Lucie est développée par Linagora, un éditeur de logiciels libres français, avec l’appui d’OpenLLM-France et du Secrétariat général à l’investissement. Une IA souveraine, ouverte, soutenue par EDF et le CNRS, et ayant bénéficié d’un accès au supercalculateur Jean Zay du Grand Équipement National de Calcul Intensif (GENCI) pour l’entraînement.

Selon les concepteurs, Le nom Lucie fait référence à « Lucy », l’ancêtre commune à toute l’humanité, et au personnage de Luc Besson qui parvient à maîtriser toutes les connaissances de l’humanité. Son visage s’inspire à la fois de Marianne, symbole de la France républicaine, et de Scarlett Johansson, l’héroïne du film.

« Nous n’aurions pas dû sortir le service lucie.chat sans ces explications et précautions d’usage. […] Nous allons donc nous y reprendre pour mieux expliquer notre démarche. Pour cela, nous avons besoin de calme et de temps. Aussi, nous préférons fermer temporairement l’accès à la plateforme lucie.chat », conclut le message.
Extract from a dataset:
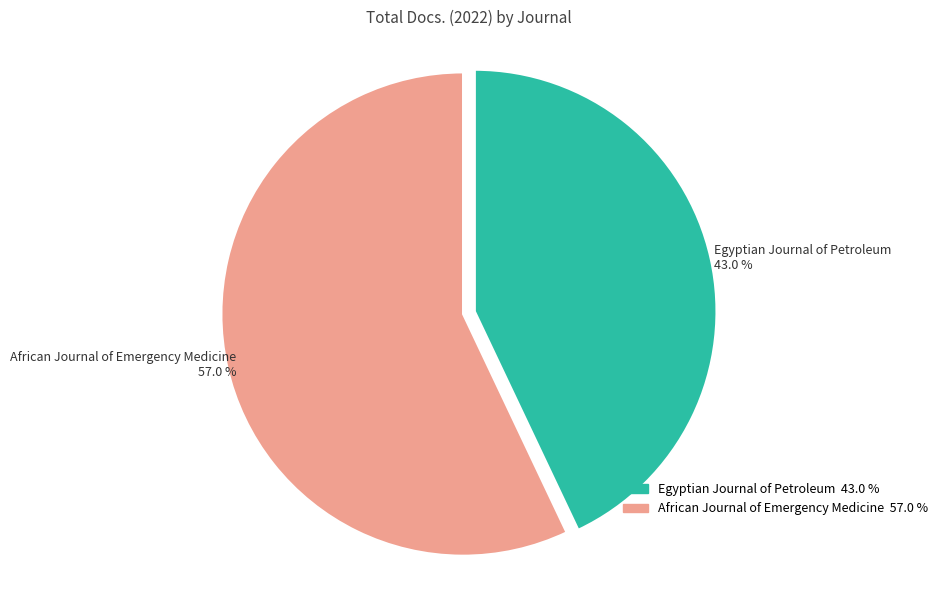

Between Egyptian Journal of Petroleum and African Journal of Emergency Medicine, which is larger?

African Journal of Emergency Medicine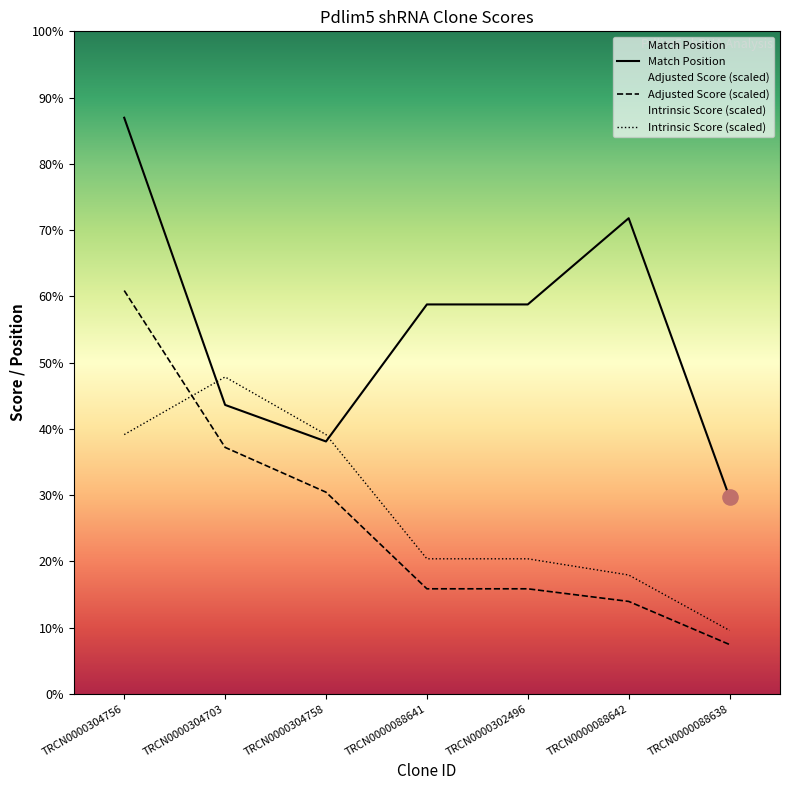

At which category is the sum across all series the highest?

TRCN0000304756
Indéniablement, des garde-fous seront requis pour le retour de Lucie. En effet, un autre message d’alerte pointait que le chatbot ne disposait « d’aucune prévention systématique contre les usages inappropriés », sans calibrage des réponses et avec des réglages minimaux. En somme, c’était une « version brute », avec des risques de biais et d’erreurs.

À ce stade, on ignore quand Lucie sera de nouveau accessible et s’il sera possible de l’adapter dès cette année au monde de l’éducation, comme c’était suggéré. Il y a encore quelques jours, à l’occasion des vœux, les promoteurs de Lucie jugeaient que 2025 démarrait bien avec la naissance de Lucie. Finalement, l’année s’est ouverte avec un faux pas.